(Source data):

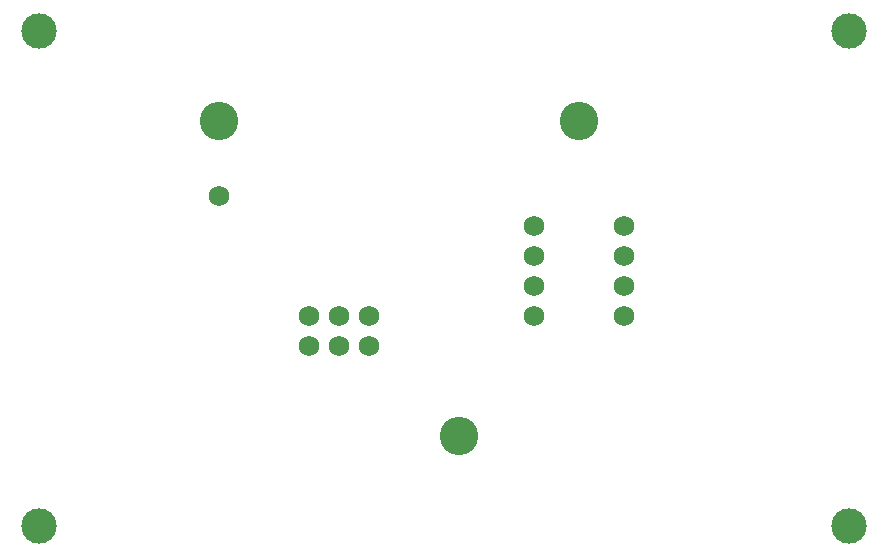
<source format=gbs>
G75*
G70*
%OFA0B0*%
%FSLAX24Y24*%
%IPPOS*%
%LPD*%
%AMOC8*
5,1,8,0,0,1.08239X$1,22.5*
%
%ADD10C,0.0680*%
%ADD11C,0.1180*%
%ADD12C,0.1280*%
D10*
X016500Y007650D03*
X017500Y007650D03*
X018500Y007650D03*
X018500Y008650D03*
X017500Y008650D03*
X016500Y008650D03*
X013500Y012650D03*
X024000Y011650D03*
X024000Y010650D03*
X024000Y009650D03*
X024000Y008650D03*
X027000Y008650D03*
X027000Y009650D03*
X027000Y010650D03*
X027000Y011650D03*
D11*
X007500Y001650D03*
X034500Y001650D03*
X034500Y018150D03*
X007500Y018150D03*
D12*
X013500Y015150D03*
X025500Y015150D03*
X021500Y004650D03*
M02*

</source>
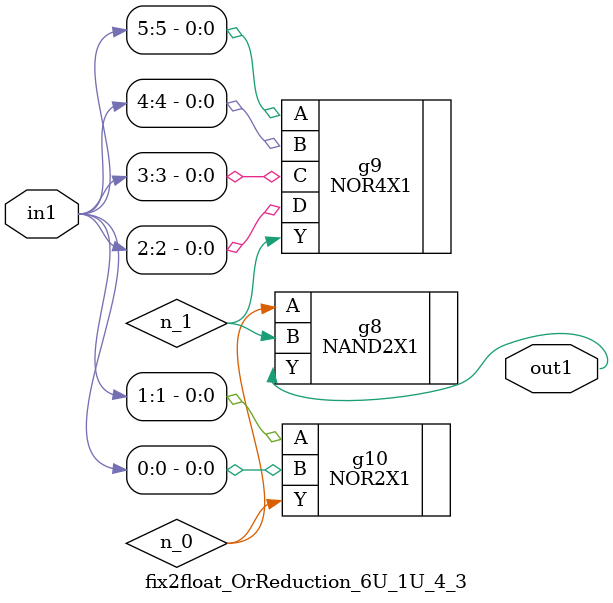
<source format=v>
`timescale 1ps / 1ps


module fix2float_OrReduction_6U_1U_4_3(in1, out1);
  input [5:0] in1;
  output out1;
  wire [5:0] in1;
  wire out1;
  wire n_0, n_1;
  NAND2X1 g8(.A (n_0), .B (n_1), .Y (out1));
  NOR4X1 g9(.A (in1[5]), .B (in1[4]), .C (in1[3]), .D (in1[2]), .Y
       (n_1));
  NOR2X1 g10(.A (in1[1]), .B (in1[0]), .Y (n_0));
endmodule



</source>
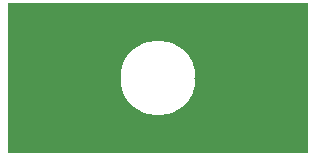
<source format=gbr>
%FSLAX34Y34*%
%MOIN*%
%ADD10R,1.0X0.5X0.25*%
D10*
X0Y0D03*
M02*

</source>
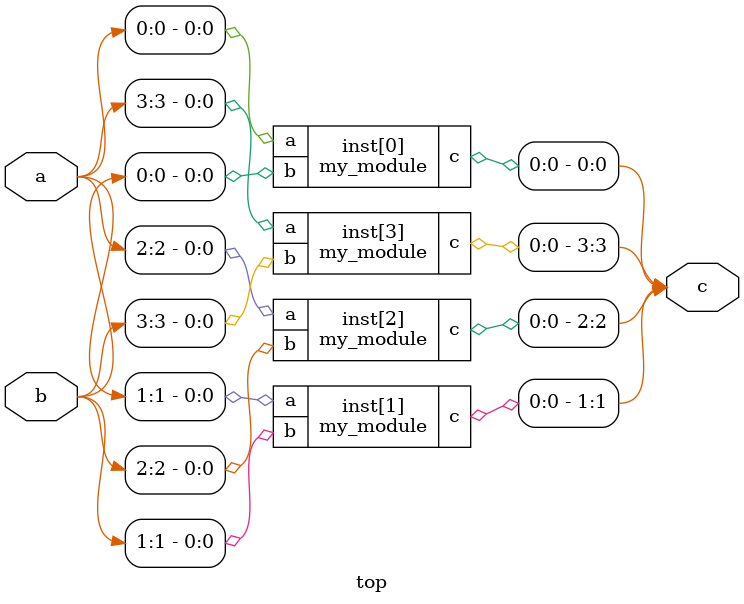
<source format=v>
module my_module (a, b, c);
   input  a, b;
   output c;
   assign c = a & b;
endmodule

module top (a, b, c);
   input [3:0]  a, b;
   output [3:0] c;
   my_module inst [3:0] (a, b, c);
endmodule

</source>
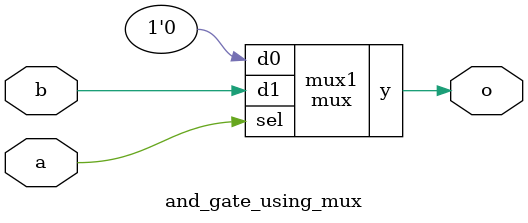
<source format=sv>

module mux
(
  input  d0, d1,
  input  sel,
  output y
);

  assign y = sel ? d1 : d0;

endmodule

//----------------------------------------------------------------------------
// Task
//----------------------------------------------------------------------------

module and_gate_using_mux
(
    input  a,
    input  b,
    output o
);

  // Task:
  // Implement and gate using instance(s) of mux,
  // constants 0 and 1, and wire connections
  mux mux1(0, b, a, o);
  

endmodule

</source>
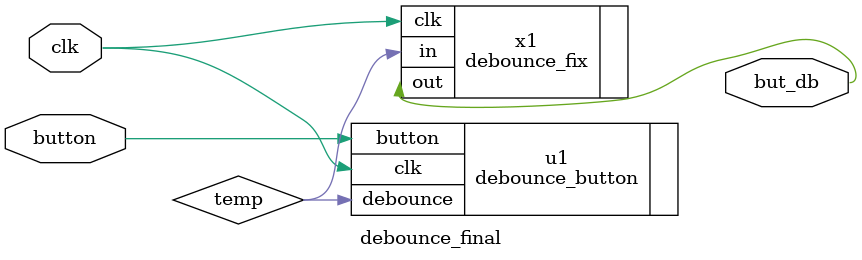
<source format=sv>
module debounce_final (
    input logic clk,
    input logic button,
    output logic but_db
);
//
logic temp;
debounce_button u1 (
    .clk(clk),
    .button(button),
    .debounce(temp)
);
debounce_fix x1 (
    .clk(clk),
    .in(temp),
    .out(but_db)
);
endmodule 
</source>
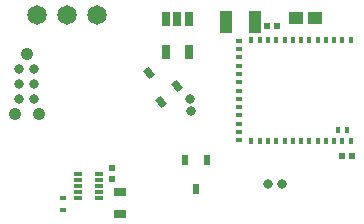
<source format=gts>
G04*
G04 #@! TF.GenerationSoftware,Altium Limited,Altium Designer,25.4.2 (15)*
G04*
G04 Layer_Color=8388736*
%FSTAX24Y24*%
%MOIN*%
G70*
G04*
G04 #@! TF.SameCoordinates,4B3FD54A-89C9-4FE9-A7AC-56F29E8A28E8*
G04*
G04*
G04 #@! TF.FilePolarity,Negative*
G04*
G01*
G75*
%ADD24R,0.0475X0.0417*%
%ADD25R,0.0236X0.0177*%
%ADD28R,0.0413X0.0315*%
%ADD31R,0.0236X0.0236*%
%ADD32R,0.0236X0.0236*%
%ADD33C,0.0320*%
%ADD34R,0.0237X0.0335*%
%ADD35R,0.0414X0.0729*%
%ADD36R,0.0177X0.0217*%
%ADD37R,0.0217X0.0177*%
%ADD38R,0.0256X0.0118*%
%ADD39R,0.0256X0.0130*%
G04:AMPARAMS|DCode=40|XSize=23.7mil|YSize=33.5mil|CornerRadius=0mil|HoleSize=0mil|Usage=FLASHONLY|Rotation=223.000|XOffset=0mil|YOffset=0mil|HoleType=Round|Shape=Rectangle|*
%AMROTATEDRECTD40*
4,1,4,-0.0028,0.0203,0.0201,-0.0042,0.0028,-0.0203,-0.0201,0.0042,-0.0028,0.0203,0.0*
%
%ADD40ROTATEDRECTD40*%

%ADD41C,0.0330*%
%ADD42R,0.0256X0.0453*%
%ADD43C,0.0650*%
%ADD44C,0.0410*%
D24*
X029369Y018329D02*
D03*
X028718D02*
D03*
D25*
X02095Y011933D02*
D03*
Y012307D02*
D03*
D28*
X02285Y011786D02*
D03*
Y012514D02*
D03*
D31*
X022597Y012955D02*
D03*
Y013309D02*
D03*
D32*
X030243Y01372D02*
D03*
X030597D02*
D03*
X027753Y01806D02*
D03*
X028107D02*
D03*
D33*
X02521Y015206D02*
D03*
X0278Y0128D02*
D03*
X02825D02*
D03*
X0252Y01563D02*
D03*
D34*
X025026Y013592D02*
D03*
X025774D02*
D03*
X0254Y012608D02*
D03*
D35*
X026388Y01819D02*
D03*
X027372D02*
D03*
D36*
X030546Y017573D02*
D03*
X028065D02*
D03*
X02779D02*
D03*
X030427Y014581D02*
D03*
X029168Y014227D02*
D03*
X029443D02*
D03*
X027514Y017573D02*
D03*
X028065Y014227D02*
D03*
X028341Y017573D02*
D03*
X028616D02*
D03*
X028892D02*
D03*
X029168D02*
D03*
X029443D02*
D03*
X030546Y014227D02*
D03*
X03027D02*
D03*
X028892D02*
D03*
X028616D02*
D03*
X027238D02*
D03*
X029994Y017573D02*
D03*
X029719D02*
D03*
Y014227D02*
D03*
X029994D02*
D03*
X030112Y014581D02*
D03*
X03027Y017573D02*
D03*
X027238D02*
D03*
X027514Y014227D02*
D03*
X028341D02*
D03*
X02779D02*
D03*
D37*
X026825Y017554D02*
D03*
Y014246D02*
D03*
Y014522D02*
D03*
Y017278D02*
D03*
Y017002D02*
D03*
Y016451D02*
D03*
Y016176D02*
D03*
Y0159D02*
D03*
Y015624D02*
D03*
Y015073D02*
D03*
Y014798D02*
D03*
Y015349D02*
D03*
Y016727D02*
D03*
D38*
X022164Y013104D02*
D03*
Y012907D02*
D03*
X021456Y01271D02*
D03*
Y012513D02*
D03*
Y012316D02*
D03*
X022164Y012513D02*
D03*
Y01271D02*
D03*
X021456Y012907D02*
D03*
Y013104D02*
D03*
D39*
X022164Y01231D02*
D03*
D40*
X024759Y016035D02*
D03*
X024212Y015525D02*
D03*
X023814Y0165D02*
D03*
D41*
X020002Y015614D02*
D03*
X019502D02*
D03*
X020002Y016114D02*
D03*
X019502D02*
D03*
X020002Y016614D02*
D03*
X019502D02*
D03*
D42*
X025144Y018271D02*
D03*
X02477D02*
D03*
X024396D02*
D03*
Y017169D02*
D03*
X025144D02*
D03*
D43*
X022079Y018408D02*
D03*
X021079D02*
D03*
X020079D02*
D03*
D44*
X019352Y015114D02*
D03*
X020152D02*
D03*
X019752Y017114D02*
D03*
M02*

</source>
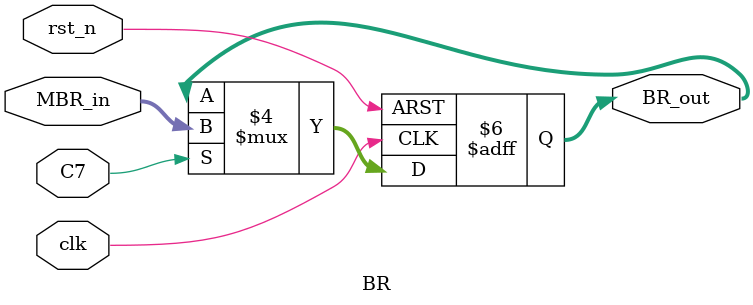
<source format=v>
`timescale 1ns / 1ps


module BR(
input wire clk,
input wire rst_n,
input wire C7,
input wire [15:0] MBR_in,
output reg [15:0] BR_out
);

    always@(posedge clk or negedge rst_n) begin
        if(!rst_n) begin
            BR_out <= 16'b0;
        end
        else begin
            if(C7) begin
                BR_out <= MBR_in; //取操作数
            end
            else begin
                BR_out <= BR_out;
            end
        end
    end
endmodule

</source>
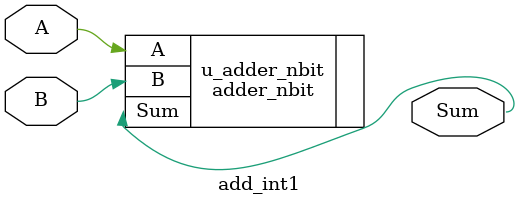
<source format=v>

module add_int1 #(
    parameter WIDTH = 1
)(
    input [WIDTH-1:0] A,
    input [WIDTH-1:0] B,
    output [WIDTH-1:0] Sum
);
    adder_nbit #(
        .WIDTH(WIDTH)
    ) u_adder_nbit (
        .A(A),
        .B(B),
        .Sum(Sum)
    );
endmodule

</source>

(What needs to be done): Each line containing the word "WIDTH" needs to be copied from the data above.

(Written solution):
    parameter WIDTH = 1
    input [WIDTH-1:0] A,
    input [WIDTH-1:0] B,
    output [WIDTH-1:0] Sum
        .WIDTH(WIDTH)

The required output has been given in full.